> [DIRECTIONS FOR THIS TASK]
Set the records down again, exactly, without their images.

*** RECORDS FOR THE EXERCISE ***

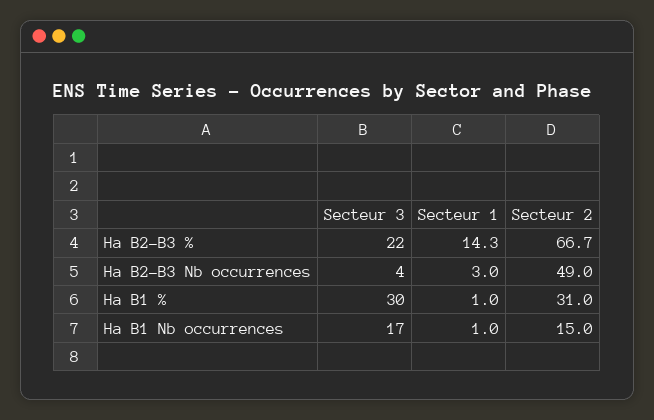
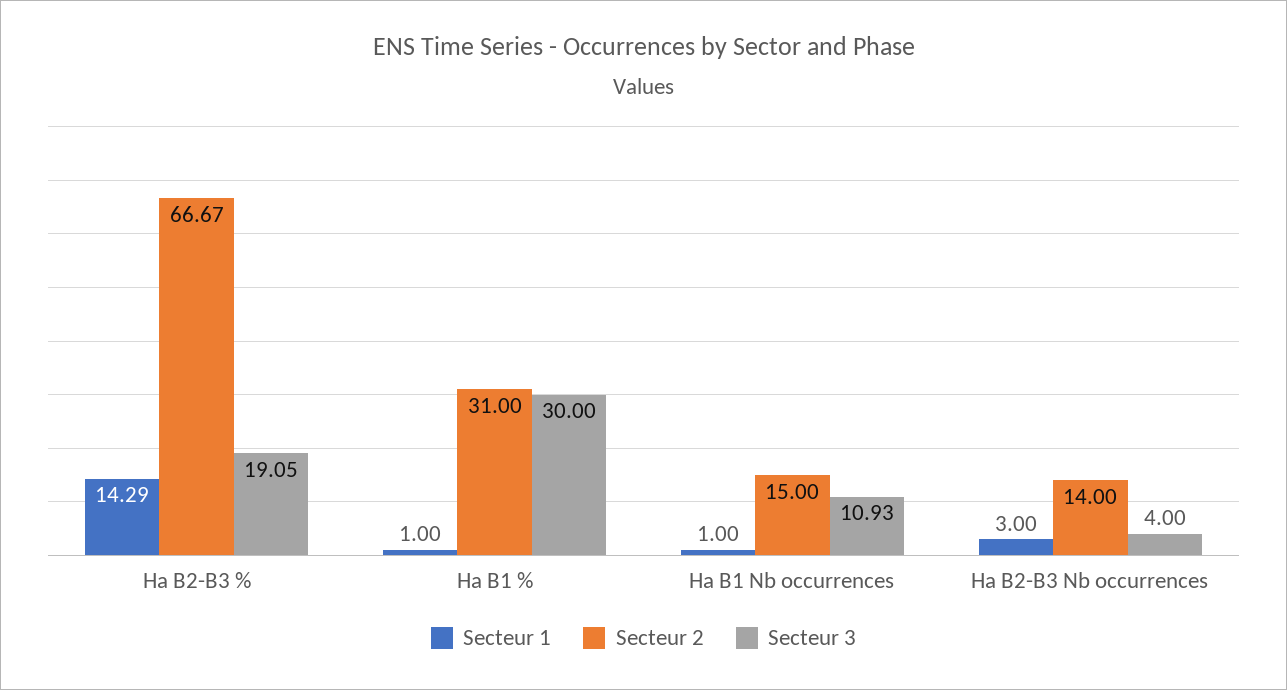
Secteur 3, Ha B2-B3 %: 22 -> 19.05
Secteur 2, Ha B2-B3 Nb occurrences: 49 -> 14
Secteur 3, Ha B1 Nb occurrences: 17 -> 10.93

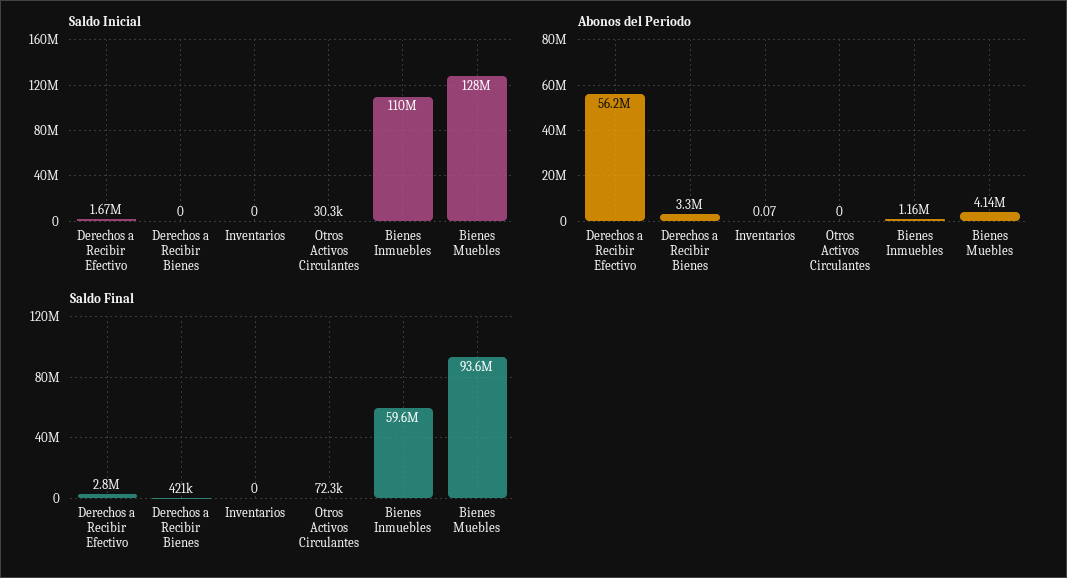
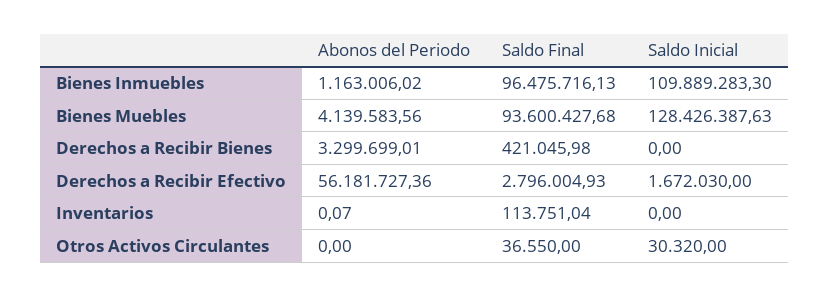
Saldo Final, Inventarios: 0 -> 113751.04
Saldo Final, Otros Activos Circulantes: 72300 -> 36550
Saldo Final, Bienes Inmuebles: 59600000 -> 96475716.13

***

> [REPLY TO THE TASK]
Secteur 3, Ha B2-B3 %: 22 -> 19.05
Secteur 2, Ha B2-B3 Nb occurrences: 49 -> 14
Secteur 3, Ha B1 Nb occurrences: 17 -> 10.93

Saldo Final, Inventarios: 0 -> 113751.04
Saldo Final, Otros Activos Circulantes: 72300 -> 36550
Saldo Final, Bienes Inmuebles: 59600000 -> 96475716.13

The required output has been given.